1. When working at a resolution of 500 meters, the patient would have walked during 5 minutes to reach the road and then 9 seconds to exit it using the road, while in AccessMod this path will be modelled to only take 18 seconds to reach the road network and exit the cell (17 times faster). The error here is therefore equivalent to 4 minutes and 51 seconds
2. When working at a resolution of 1 kilometer, the patient would have walked during 10 minutes to reach the road and then be on the road during 18 seconds while in AccessMod this will be modelled to only take 36 seconds (16 times faster). The error in this case is equivalent to an underestimate of 9 minutes and 42 seconds.

Once the patient is on the road network in the resulting merged land cover layer then the above remarks no longer applies, since passing from one cell to another is done using the road itself. The error is therefore applied only once and not repeated along the full network. 

In conclusion, as the resolution of the dataset decreases, the extension of the catchment areas tends to be over-estimated and more patients are assumed to reach the corresponding facilities by “saving time” at the transition between the road network and the areas where they have to walk.

Unfortunately, it is not possible to adjust for the above errors. The recommendation is therefore to use the highest resolution possible taking the RAM consumption issue into account (see section 3.2.5).

In addition to the above, the rasterization of elongated water body polygons (and other barriers to movement stored as polygons) does not always generate continuous surfaces, unlike when rasterizing vector lines. Figure 5 below provides an illustration of such a problem. As we can see in figure c below, working with lower resolution (larger grid sizes) will create discontinuities, therefore generating artificial bridges in these areas.

The solution to address this problem is to:

1. Convert your polygon water body layer into polyline.
2. Merge the polyline resulting from step 1 with your line format barrier layer (see section 3.3.1.8 for details).
3. Use both the original polygon layer and the merged line layer as barrier when creating the merged land cover layer in AccessMod.

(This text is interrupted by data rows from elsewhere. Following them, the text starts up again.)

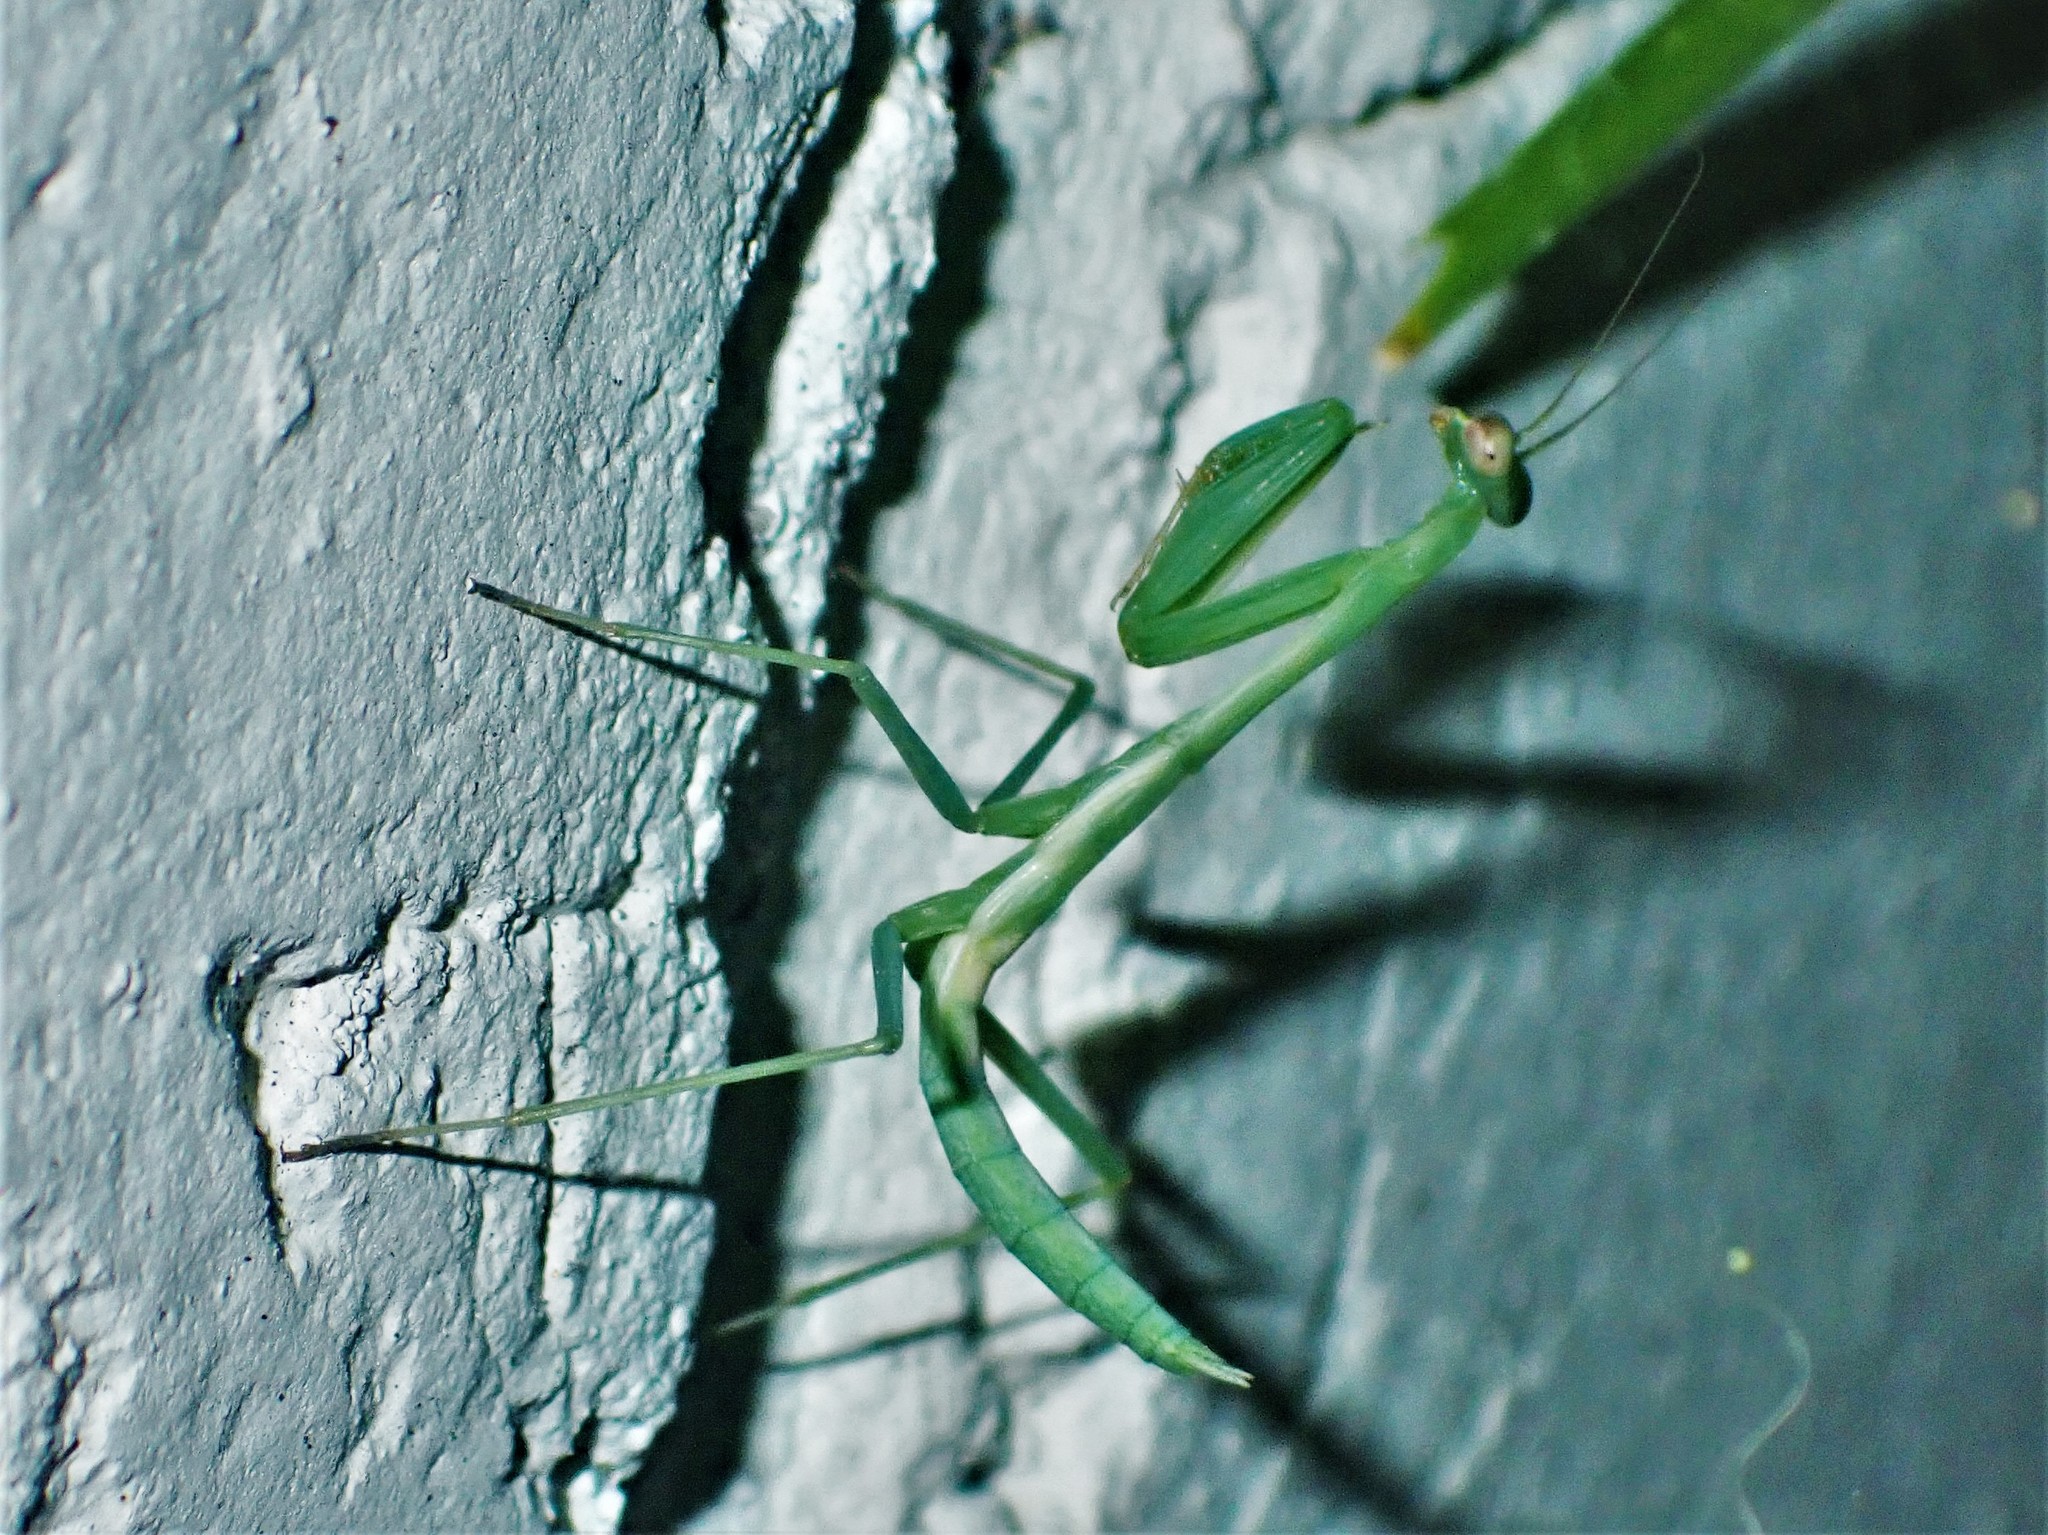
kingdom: Animalia
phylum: Arthropoda
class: Insecta
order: Mantodea
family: Miomantidae
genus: Miomantis
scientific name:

At the same time, working with low resolution raster format data might lead to some health facilities to be located in a “No Data” area (river network for example). If this happens, the user will have to manually move the facility to the nearest cell. The user should be very careful to move the facility to the correct side of the river/water body. This modification of the location can be considered as an adjustment to the resolution used in the analysis, and its impact on the results of the modelling should typically be very small.

Accuracy

It is important to have a clear understanding of the level of accuracy of the different geospatial data used for the analysis. As can be seen in the figure below, a facility located on the wrong side of a river will lead to the design of a completely different catchment area and therefore contribute to a different population coverage.

In view of the above, working at the highest resolution possible would seem to be the best option. Nonetheless, it is important to remember that increasing the resolution of the raster layers results in an increase of the size of the files and the required computational time (see section 3.2.5).

Accuracy is also a function of scale (i.e. the ratio of a distance on the map to the corresponding distance on the ground), which is itself directly linked to the resolution of the raster format data used in the analysis (Ebener, 2016). It is therefore important to ensure consistency from an accuracy perspective among the different layers being used in the analysis.